Fabrication of enclosure 10 is fairly simple and it may be fabricated from, for example, polyethylene garbage can bags, tub skid liners, pallet covers or enclosures fabricated from rolled sheet materials such as polyethylene or nylon bagging material. When utilizing one of the above mentioned enclosures, a user simply cuts openings into the enclosure for installation of, using adhesives and the like, the air inlet filter assembly 12, the air outlet hose connector 14, the panel 30, and the access port 40 about the perimeter of the respective opening. However, in certain embodiments, enclosure 10 is fabricated to already include openings for the above listed components.
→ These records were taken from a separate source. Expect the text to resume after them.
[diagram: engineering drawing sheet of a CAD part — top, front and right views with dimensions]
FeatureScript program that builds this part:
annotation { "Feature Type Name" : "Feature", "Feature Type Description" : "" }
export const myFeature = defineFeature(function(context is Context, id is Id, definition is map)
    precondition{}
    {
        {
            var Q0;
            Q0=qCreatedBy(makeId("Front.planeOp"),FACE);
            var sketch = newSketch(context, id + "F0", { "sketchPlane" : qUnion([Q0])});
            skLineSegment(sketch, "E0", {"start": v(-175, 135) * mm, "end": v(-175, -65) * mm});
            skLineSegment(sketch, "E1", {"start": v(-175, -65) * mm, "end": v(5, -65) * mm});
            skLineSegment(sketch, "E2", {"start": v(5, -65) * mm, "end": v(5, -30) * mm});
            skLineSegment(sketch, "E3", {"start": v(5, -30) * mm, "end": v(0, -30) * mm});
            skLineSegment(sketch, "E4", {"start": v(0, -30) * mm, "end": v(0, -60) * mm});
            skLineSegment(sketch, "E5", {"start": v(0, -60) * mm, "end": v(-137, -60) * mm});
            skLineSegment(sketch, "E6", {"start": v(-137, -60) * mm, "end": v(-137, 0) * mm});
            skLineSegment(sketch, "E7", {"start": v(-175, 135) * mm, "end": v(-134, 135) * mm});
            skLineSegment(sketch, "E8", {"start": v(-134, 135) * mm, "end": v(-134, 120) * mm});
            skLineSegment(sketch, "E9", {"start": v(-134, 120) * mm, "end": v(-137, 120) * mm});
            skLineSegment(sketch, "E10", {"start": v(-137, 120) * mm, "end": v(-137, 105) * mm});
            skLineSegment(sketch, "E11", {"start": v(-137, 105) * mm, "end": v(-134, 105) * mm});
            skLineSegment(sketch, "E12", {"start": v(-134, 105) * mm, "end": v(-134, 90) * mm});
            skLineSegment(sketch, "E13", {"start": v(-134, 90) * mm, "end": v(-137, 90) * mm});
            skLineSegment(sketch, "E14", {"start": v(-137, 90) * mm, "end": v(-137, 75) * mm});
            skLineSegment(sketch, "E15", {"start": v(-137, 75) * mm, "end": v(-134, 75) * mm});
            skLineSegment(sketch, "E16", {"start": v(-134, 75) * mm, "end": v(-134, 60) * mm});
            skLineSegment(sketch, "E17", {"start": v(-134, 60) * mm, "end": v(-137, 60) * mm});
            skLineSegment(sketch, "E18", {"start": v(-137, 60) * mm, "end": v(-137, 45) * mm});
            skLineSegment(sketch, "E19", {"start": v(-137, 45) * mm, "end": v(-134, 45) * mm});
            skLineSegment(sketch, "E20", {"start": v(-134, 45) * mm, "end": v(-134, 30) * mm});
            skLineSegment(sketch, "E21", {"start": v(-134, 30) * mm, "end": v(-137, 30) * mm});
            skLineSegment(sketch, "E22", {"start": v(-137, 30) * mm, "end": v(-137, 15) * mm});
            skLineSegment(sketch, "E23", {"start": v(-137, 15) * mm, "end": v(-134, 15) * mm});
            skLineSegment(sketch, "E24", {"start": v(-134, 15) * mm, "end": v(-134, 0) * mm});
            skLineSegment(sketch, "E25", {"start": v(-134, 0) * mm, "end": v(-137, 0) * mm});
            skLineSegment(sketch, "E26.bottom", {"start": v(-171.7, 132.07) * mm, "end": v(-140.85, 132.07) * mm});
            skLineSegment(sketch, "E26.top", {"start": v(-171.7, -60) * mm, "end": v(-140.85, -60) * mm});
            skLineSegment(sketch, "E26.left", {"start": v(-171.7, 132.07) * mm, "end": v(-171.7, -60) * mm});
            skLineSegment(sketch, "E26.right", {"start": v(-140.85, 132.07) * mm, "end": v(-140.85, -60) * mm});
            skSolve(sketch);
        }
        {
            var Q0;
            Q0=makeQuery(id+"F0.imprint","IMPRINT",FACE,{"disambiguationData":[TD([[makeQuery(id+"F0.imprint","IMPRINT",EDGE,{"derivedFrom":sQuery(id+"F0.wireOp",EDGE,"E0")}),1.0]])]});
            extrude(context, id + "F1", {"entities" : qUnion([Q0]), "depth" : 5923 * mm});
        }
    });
The embodiments described herein provide an advantage over existing solutions as the flexible nature of the enclosure 10 allows it to drape over or around obstacles that generally prevent attachment of rigid enclosures. In addition, the ability to tailor the footprint of the opening 100 of the flexible enclosure 10 to match the outline of the work surface avoids the use of machine or hand tools at the job site to customize poorly fitting rigid enclosures.
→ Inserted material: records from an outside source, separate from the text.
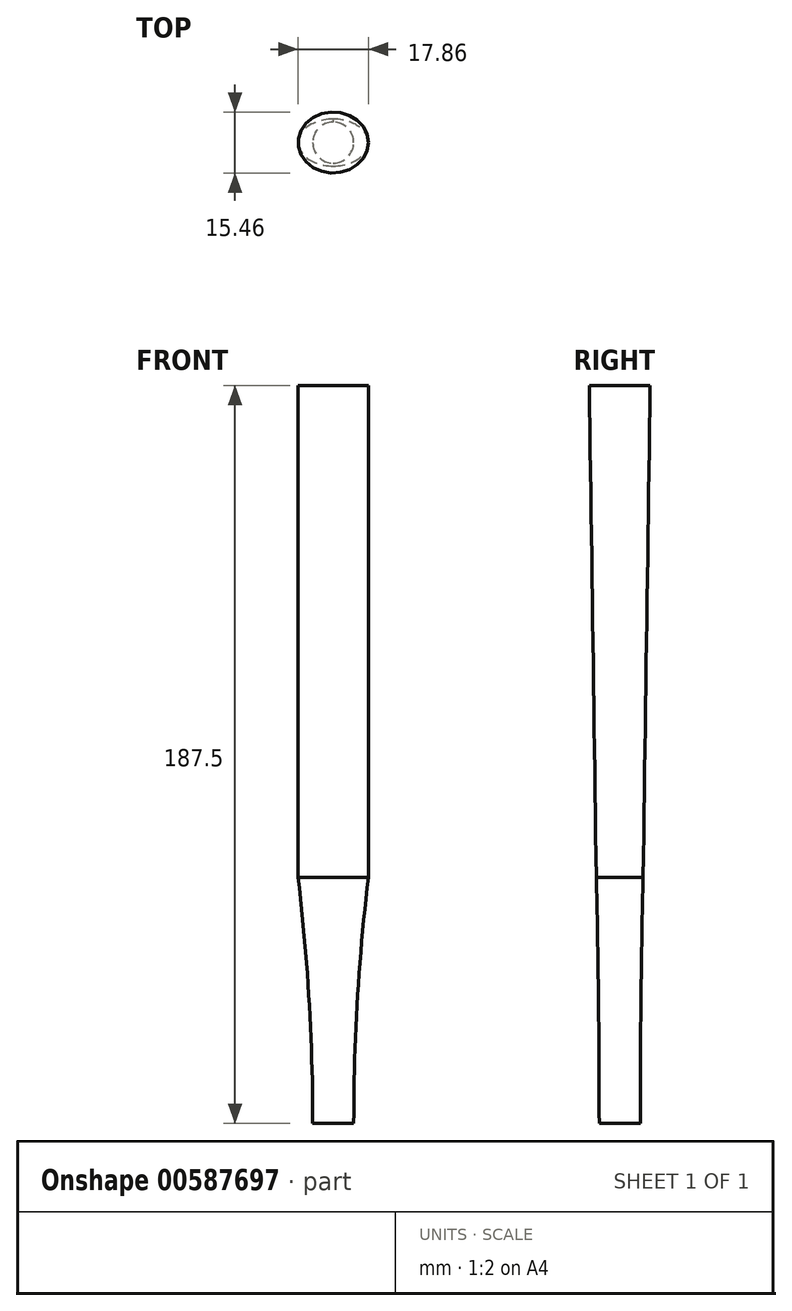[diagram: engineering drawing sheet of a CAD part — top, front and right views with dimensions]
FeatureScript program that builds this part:
annotation { "Feature Type Name" : "Feature", "Feature Type Description" : "" }
export const myFeature = defineFeature(function(context is Context, id is Id, definition is map)
    precondition{}
    {
        {
            var Q0;
            Q0=qCreatedBy(makeId("Front.planeOp"),FACE);
            var sketch = newSketch(context, id + "F0", { "sketchPlane" : qUnion([Q0])});
            skLineSegment(sketch, "E0", {"start": v(-3.8, 87.77) * mm, "end": v(-3.8, 275.27) * mm});
            skLineSegment(sketch, "E1", {"start": v(-12.74, 275.27) * mm, "end": v(5.12, 275.27) * mm});
            skLineSegment(sketch, "E2", {"start": v(-12.74, 150.27) * mm, "end": v(5.12, 150.27) * mm});
            skLineSegment(sketch, "E3", {"start": v(-9.02, 87.77) * mm, "end": v(1.4, 87.77) * mm});
            skArc(sketch, "E4", {"start": v(-9.02, 87.77) * mm, "mid": v(-9.95, 119.08) * mm, "end": v(-12.74, 150.27) * mm});
            skArc(sketch, "E5", {"start": v(1.4, 87.77) * mm, "mid": v(2.33, 119.08) * mm, "end": v(5.12, 150.27) * mm});
            skLineSegment(sketch, "E6.trimOffspring", {"start": v(5.12, 259.8) * mm, "end": v(5.12, 150.27) * mm});
            skLineSegment(sketch, "E7.trimOffspring", {"start": v(-12.74, 259.8) * mm, "end": v(-12.74, 150.27) * mm});
            skLineSegment(sketch, "E8", {"start": v(0.98, 275.27) * mm, "end": v(-0.5, 87.77) * mm});
            skLineSegment(sketch, "E9", {"start": v(-7.13, 87.77) * mm, "end": v(-8.6, 275.27) * mm});
            skLineSegment(sketch, "E10", {"start": v(-12.74, 259.8) * mm, "end": v(-12.74, 275.27) * mm});
            skLineSegment(sketch, "E11", {"start": v(5.12, 259.8) * mm, "end": v(5.12, 275.27) * mm});
            skLineSegment(sketch, "E12", {"start": v(-3.8, 270.49) * mm, "end": v(5.12, 270.49) * mm});
            skLineSegment(sketch, "E13", {"start": v(-3.8, 270.49) * mm, "end": v(-12.74, 270.49) * mm});
            skSolve(sketch);
        }
        {
            var Q0;
            Q0=qCreatedBy(makeId("Top.planeOp"),FACE);
            var Q1;
            Q1=sQuery(id+"F0.wireOp",VERTEX,"E0.end");
            cPlane(context, id + "F1", {"entities" : qUnion([Q0, Q1]), "cplaneType" : CPlaneType.PLANE_POINT, "offset" : 25 * mm, "width" : 150 * mm, "height" : 150 * mm});
        }
        {
            var Q0;
            Q0=qCreatedBy(id+"F1.planeOp",FACE);
            var sketch = newSketch(context, id + "F2", { "sketchPlane" : qUnion([Q0])});
            skPoint(sketch, "E14.0", {"position": v(-12.74, 0) * mm});
            skPoint(sketch, "E15.0", {"position": v(-8.6, 0) * mm});
            skPoint(sketch, "E16.0", {"position": v(-3.8, 0) * mm});
            skPoint(sketch, "E17.0", {"position": v(0.98, 0) * mm});
            skPoint(sketch, "E18.0", {"position": v(5.12, 0) * mm});
            skCircle(sketch, "E19.cCircle", {"center": v(-3.8, 0) * mm, "radius": 8.93 * mm, "construction": true});
            skLineSegment(sketch, "E19.0", {"start": v(5.12, 0) * mm, "end": v(0.65, -7.73) * mm, "construction": true});
            skLineSegment(sketch, "E19.1", {"start": v(0.65, -7.73) * mm, "end": v(-8.27, -7.73) * mm, "construction": true});
            skLineSegment(sketch, "E19.2", {"start": v(-8.27, -7.73) * mm, "end": v(-12.74, 0) * mm, "construction": true});
            skLineSegment(sketch, "E19.3", {"start": v(-12.74, 0) * mm, "end": v(-8.27, 7.73) * mm, "construction": true});
            skLineSegment(sketch, "E19.4", {"start": v(-8.27, 7.73) * mm, "end": v(0.65, 7.73) * mm, "construction": true});
            skLineSegment(sketch, "E19.5", {"start": v(0.65, 7.73) * mm, "end": v(5.12, 0) * mm, "construction": true});
            skLineSegment(sketch, "E20", {"start": v(-8.27, -7.73) * mm, "end": v(-3.8, 8.93) * mm, "construction": true});
            skPoint(sketch, "E20.endSnap0", {"position": v(-3.8, 7.73) * mm});
            skLineSegment(sketch, "E21", {"start": v(-3.8, 8.93) * mm, "end": v(0.65, -7.73) * mm, "construction": true});
            skLineSegment(sketch, "E22", {"start": v(0.65, 7.73) * mm, "end": v(-3.8, -8.93) * mm, "construction": true});
            skPoint(sketch, "E22.endSnap0", {"position": v(-3.8, -7.73) * mm});
            skLineSegment(sketch, "E23", {"start": v(-3.8, -8.93) * mm, "end": v(-8.27, 7.73) * mm, "construction": true});
            skEllipse(sketch, "E24", {"center": v(-3.8, 0) * mm, "majorRadius": 8.93 * mm, "minorRadius": 7.73 * mm, "majorAxis": v(1, 0)});
            skSolve(sketch);
        }
        {
            var Q0;
            Q0=qCreatedBy(makeId("Top.planeOp"),FACE);
            var Q1;
            Q1=sQuery(id+"F0.wireOp",VERTEX,"E4.start");
            cPlane(context, id + "F3", {"entities" : qUnion([Q0, Q1]), "cplaneType" : CPlaneType.PLANE_POINT, "offset" : 25 * mm, "width" : 150 * mm, "height" : 150 * mm});
        }
        {
            var Q0;
            Q0=qCreatedBy(id+"F3.planeOp",FACE);
            var sketch = newSketch(context, id + "F4", { "sketchPlane" : qUnion([Q0])});
            skPoint(sketch, "E25.0", {"position": v(-9.02, 0) * mm});
            skPoint(sketch, "E26.0", {"position": v(1.4, 0) * mm});
            skPoint(sketch, "E27.0", {"position": v(-3.8, 0) * mm});
            skCircle(sketch, "E28", {"center": v(-3.8, 0) * mm, "radius": 5.2 * mm});
            skSolve(sketch);
        }
        {
            var Q0;
            Q0=qCreatedBy(makeId("Top.planeOp"),FACE);
            var Q1;
            Q1=sQuery(id+"F0.wireOp",VERTEX,"E4.end");
            cPlane(context, id + "F5", {"entities" : qUnion([Q0, Q1]), "cplaneType" : CPlaneType.PLANE_POINT, "offset" : 25 * mm, "width" : 150 * mm, "height" : 150 * mm});
        }
        {
            var Q0;
            Q0=qCreatedBy(id+"F5.planeOp",FACE);
            var sketch = newSketch(context, id + "F6", { "sketchPlane" : qUnion([Q0])});
            skPoint(sketch, "E29.0", {"position": v(5.12, 0) * mm});
            skPoint(sketch, "E30.0", {"position": v(-12.74, 0) * mm});
            skPoint(sketch, "E31.0", {"position": v(-3.8, 0) * mm});
            skPoint(sketch, "E32.0", {"position": v(-3.8, 8.93) * mm});
            skLineSegment(sketch, "E33", {"start": v(-3.8, 8.93) * mm, "end": v(-3.8, 0) * mm, "construction": true});
            skCircle(sketch, "E34", {"center": v(-3.8, 2.98) * mm, "radius": 2.98 * mm, "construction": true});
            skCircle(sketch, "E35", {"center": v(-3.8, 5.95) * mm, "radius": 2.98 * mm, "construction": true});
            skEllipse(sketch, "E36", {"center": v(-3.8, 0) * mm, "majorRadius": 8.93 * mm, "minorRadius": 5.95 * mm, "majorAxis": v(1, 0)});
            skSolve(sketch);
        }
        {
            var Q0;
            Q0=makeQuery(id+"F2.imprint","IMPRINT",FACE,{"disambiguationData":[TD([[makeQuery(id+"F2.imprint","IMPRINT",EDGE,{"derivedFrom":sQuery(id+"F2.wireOp",EDGE,"E24")}),1.0]])]});
            var Q1;
            Q1=makeQuery(id+"F6.imprint","IMPRINT",FACE,{"disambiguationData":[TD([[makeQuery(id+"F6.imprint","IMPRINT",EDGE,{"derivedFrom":sQuery(id+"F6.wireOp",EDGE,"E36")}),1.0]])]});
            loft(context, id + "F7", {"sheetProfilesArray" : [{ "sheetProfileEntities" : qUnion([Q0]) }, { "sheetProfileEntities" : qUnion([Q1]) }]});
        }
        {
            var Q0;
            Q0=sQuery(id+"F0.wireOp",EDGE,"E2");
            cPoint(context, id + "F8", {"entities" : qUnion([Q0]), "parameter" : 0.5});
        }
        {
            var Q0;
            Q0=qCreatedBy(makeId("Right.planeOp"),FACE);
            var Q1;
            Q1 = qCreatedBy(id + "F8" ,VERTEX);
            cPlane(context, id + "F9", {"entities" : qUnion([Q0, Q1]), "cplaneType" : CPlaneType.PLANE_POINT, "offset" : 25 * mm, "width" : 150 * mm, "height" : 150 * mm});
        }
        {
            var Q0;
            Q0=qCreatedBy(id+"F9.planeOp",FACE);
            var sketch = newSketch(context, id + "F10", { "sketchPlane" : qUnion([Q0])});
            skPoint(sketch, "E37.0", {"position": v(0, 150.27) * mm});
            skFitSpline(sketch, "E38.0", {"points": [v(5.95, 150.27) * mm, v(1.98, 150.27) * mm, v(-1.98, 150.27) * mm, v(-5.95, 150.27) * mm]});
            skLineSegment(sketch, "E39.0", {"start": v(-5.2, 87.77) * mm, "end": v(5.2, 87.77) * mm});
            skLineSegment(sketch, "E40", {"start": v(-5.2, 87.77) * mm, "end": v(-5.2, 83.54) * mm, "construction": true});
            skLineSegment(sketch, "E41", {"start": v(5.2, 87.77) * mm, "end": v(5.2, 83.73) * mm, "construction": true});
            skArc(sketch, "E42", {"start": v(-5.2, 87.77) * mm, "mid": v(-5.4, 119.02) * mm, "end": v(-5.95, 150.27) * mm});
            skArc(sketch, "E43", {"start": v(5.2, 87.77) * mm, "mid": v(5.4, 119.02) * mm, "end": v(5.95, 150.27) * mm});
            skSolve(sketch);
        }
        {
            var Q1;
            Q1=makeQuery(id+"F7.opLoft","CAP_FACE",FACE,{"disambiguationData":[OSD([makeQuery(id+"F6.imprint","IMPRINT",FACE,{"disambiguationData":[TD([[makeQuery(id+"F6.imprint","IMPRINT",EDGE,{"derivedFrom":sQuery(id+"F6.wireOp",EDGE,"E36")}),1.0]])]})])],"isStart":true});
            var Q2;
            Q2=makeQuery(id+"F4.imprint","IMPRINT",FACE,{"disambiguationData":[TD([[makeQuery(id+"F4.imprint","IMPRINT",EDGE,{"derivedFrom":sQuery(id+"F4.wireOp",EDGE,"E28")}),1.0]])]});
            var Q3;
            Q3=sQuery(id+"F0.wireOp",EDGE,"E5");
            var Q4;
            Q4=sQuery(id+"F0.wireOp",EDGE,"E4");
            var Q5;
            Q5=sQuery(id+"F10.wireOp",EDGE,"E42");
            var Q6;
            Q6=sQuery(id+"F10.wireOp",EDGE,"E43");
            loft(context, id + "F11", {"operationType" : NewBodyOperationType.ADD, "addGuides" : true, "sheetProfilesArray" : [{ "sheetProfileEntities" : qUnion([Q1]) }, { "sheetProfileEntities" : qUnion([Q2]) }], "guidesArray" : [{ "guideEntities" : qUnion([Q3]), "guideDerivativeType" : LoftGuideDerivativeType.DEFAULT, "guideDerivativeMagnitude" : 1 }, { "guideEntities" : qUnion([Q4]), "guideDerivativeType" : LoftGuideDerivativeType.DEFAULT, "guideDerivativeMagnitude" : 1 }, { "guideEntities" : qUnion([Q5]), "guideDerivativeType" : LoftGuideDerivativeType.DEFAULT, "guideDerivativeMagnitude" : 1 }, { "guideEntities" : qUnion([Q6]), "guideDerivativeType" : LoftGuideDerivativeType.DEFAULT, "guideDerivativeMagnitude" : 1 }]});
        }
    });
In use, enclosure 10 is disposed of after use while, for example, one or more of the air inlet filter assembly 12, the air outlet hose connector 14, the panel 30, and the access port 40 may be recycled for use with another enclosure 10. In other words, the portion of the enclosure system (e.g., enclosure 10) that forms the walls of the enclosure 10 is thrown away after each use and does not require cleaning or return shipment after the work has been performed. Rather, only the fittings that comprise the air inlet filter assembly 12 and the air outlet hose connector 14, the window (panel 30) and zippers (access port 40) attached to the enclosure are cut away from the plastic sheeting that forms enclosure system (e.g., enclosure 10). These recyclable components are then wiped clean and saved for re-use with the next enclosure 10.
The enclosure 10 described herein is adaptable to fit a wide variety of repair field sizes and shapes using just a few lightweight components. These components, described above, can be attached to the enclosure 10 at the point of use to place them in the most advantageous positions for each individual repair. The described features create an effective and low-cost contaminate and grit or hazardous vapor containment system.
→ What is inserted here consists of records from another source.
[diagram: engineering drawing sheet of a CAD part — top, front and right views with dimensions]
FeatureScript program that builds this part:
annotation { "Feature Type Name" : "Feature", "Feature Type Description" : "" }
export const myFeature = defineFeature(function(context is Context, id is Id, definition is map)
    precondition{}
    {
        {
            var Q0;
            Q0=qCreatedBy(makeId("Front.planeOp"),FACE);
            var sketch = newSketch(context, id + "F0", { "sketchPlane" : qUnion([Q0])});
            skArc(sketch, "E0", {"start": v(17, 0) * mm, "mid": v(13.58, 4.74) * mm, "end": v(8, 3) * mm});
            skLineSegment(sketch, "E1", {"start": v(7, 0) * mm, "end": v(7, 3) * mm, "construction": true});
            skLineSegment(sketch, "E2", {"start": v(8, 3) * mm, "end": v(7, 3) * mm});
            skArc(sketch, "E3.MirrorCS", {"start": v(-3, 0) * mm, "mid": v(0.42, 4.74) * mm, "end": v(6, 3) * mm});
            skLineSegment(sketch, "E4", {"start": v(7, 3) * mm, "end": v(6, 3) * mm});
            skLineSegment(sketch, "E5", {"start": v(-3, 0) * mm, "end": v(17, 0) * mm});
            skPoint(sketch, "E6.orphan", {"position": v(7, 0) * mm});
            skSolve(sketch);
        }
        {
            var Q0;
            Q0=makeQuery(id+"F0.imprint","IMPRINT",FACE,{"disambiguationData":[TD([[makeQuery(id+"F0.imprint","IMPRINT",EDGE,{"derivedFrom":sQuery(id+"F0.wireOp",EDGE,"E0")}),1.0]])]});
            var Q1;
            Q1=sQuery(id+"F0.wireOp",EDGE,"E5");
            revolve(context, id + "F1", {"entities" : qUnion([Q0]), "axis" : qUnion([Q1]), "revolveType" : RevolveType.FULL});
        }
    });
This written description uses examples to disclose the invention, including the best mode, and also to enable any person skilled in the art to practice the invention, including fabricating and using any devices or systems and performing any incorporated methods. The patentable scope of the invention is defined by the claims, and may include other examples that occur to those skilled in the art. Such other examples are intended to be within the scope of the claims if they have structural elements that do not differ from the literal language of the claims, or if they include equivalent structural elements with insubstantial differences from the literal languages of the claims. Therefore, while the invention has been described in terms of various specific embodiments, those skilled in the art will recognize that the invention can be practiced with modification within the spirit and scope of the claims.